R script: count.R
Mlxtran code: model/count.txt
Longitudinal count data is a special type of longitudinal data that can take only nonnegative integer values \(\{0, 1, 2,\ldots\}\) that come from counting something, e.g., the number of seizures, hemorrhages or lesions in each given time period.
Considering the observations \((y_{j},\, 1 \leq j \leq n)\) as a sequence of conditionally independent random variables, the model is completely defined by the probability mass functions \[\prob{y_{j}=k} \quad \text{for} \ k=0, 1, 2,\ldots \ \text{and} \ 1 \leq j \leq n\]
The distribution of count data can be defined in the block DEFINITION
of the Section [LONGITUDINAL]
using the probability mass functions.
In this example, the Poisson distribution is used for defining the distribution of \(y_{j}\): \[ y_j \sim \text{Poisson}(\lambda_j) \] where the Poisson intensity \(\lambda_j\) is function of time: \[ \lambda_j = a + b \, t_j \]
This model is first implemented using the Mlxtran library of distributions:
poissonModela <- inlineModel("
[LONGITUDINAL]
input = {a,b}
EQUATION:
lambda = a +b*t
DEFINITION:
y = {distribution=poisson, lambda=lambda}
")
We will use simulx for computing \(\lambda\) every hour between 0h and 100h and for generating observations \((y_j)\) every 2 hours between 0h and 100h, with \(a=10\) and \(b=0.5\).
p <- c(a=10, b=0.5)
l <- list(name='lambda', time=seq(0, 100, by=1))
y <- list(name='y', time=seq(0, 100, by=4))
res1a <- simulx(model=poissonModela,
parameter=p,
output=list(l, y))
we can now plot the Poisson intensity and the simulated data:
print(ggplot(aes(x=time, y=lambda), data=res1a$lambda) + geom_line(size=1) +
geom_point(aes(x=time, y=y), data=res1a$y, color="red") + ylab("") )
Remark: instead of using the library of distributions it is possible to define the probability mass function in the Mlxtran code:
poissonModelb <- inlineModel("
[LONGITUDINAL]
input = {a,b}
EQUATION:
lambda=a +b*t
DEFINITION:
y = {type=count, P(y=k)=exp(-lambda)*(lambda^k)/factorial(k)}
")
Both implementations are equivalent.
Suppose there is a sequence of independent Bernoulli trials, each trial having two potential outcomes called “success” and “failure”. In each trial the probability of success is \(p\) and of failure is \((1-p)\).
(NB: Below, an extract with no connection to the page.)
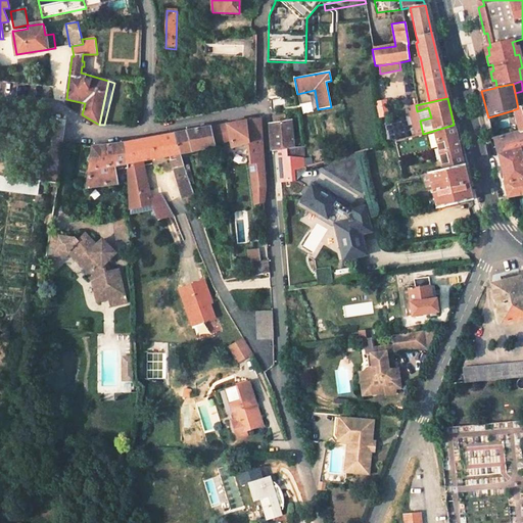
[(285,99),(272,100),(273,110),(286,108),(285,99)]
We are observing this sequence until a predefined number \(n\) of failures has occurred. Then the random number of successes, \(y\), we have seen will have the negative binomial distribution.
For \(k=0,1,2,\ldots\),
\[\prob{y=k} = \left( \begin{array}{c} k+n-1 \\ k \end{array} \right)p^k (1-p)^n\]
Let us use simulx
for drawing a random sample of size \(N=10000\) from a negative binomial distribution:
negbinModela <- inlineModel("
[LONGITUDINAL]
input = {n,p}
DEFINITION:
y = {distribution=negativeBinomial, size=n, prob=p}
")
param <- c(n=10,p=0.4)
N <- 10000
y <- list(name='y', time=seq(1, N, by=1))
res2a <- simulx(model=negbinModela,
parameter=param,
output=y)
We can use equivalently define the probability mass function in the Mlxtran code:
negbinModelb <- inlineModel("
[LONGITUDINAL]
input = {n,p}
DEFINITION:
y = {type = count,
P(y=k) = factorial(k+n-1)/factorial(k)/factorial(n-1)*((1-p)^k)*(p^n)
}
")
res2b <- simulx(model=negbinModelb,
parameter=param,
output=y)
We can now compare the empirical distribution of these 2 samples with the theoretical negative binomial distribution:
library(plyr)
library(reshape2)
ca=count(res2a$y$y)
cb=count(res2b$y$y)
names(ca) <- c('k','obs.a')
names(cb) <- c('k','obs.b')
c <- merge(ca, cb)
c$theo <- dnbinom(c$k,size=param[1],p=param[2])*N
r <- melt(c, id = 'k', variable.name = 'freq')
print(ggplot(r, aes(k,value, colour=freq)) + geom_point())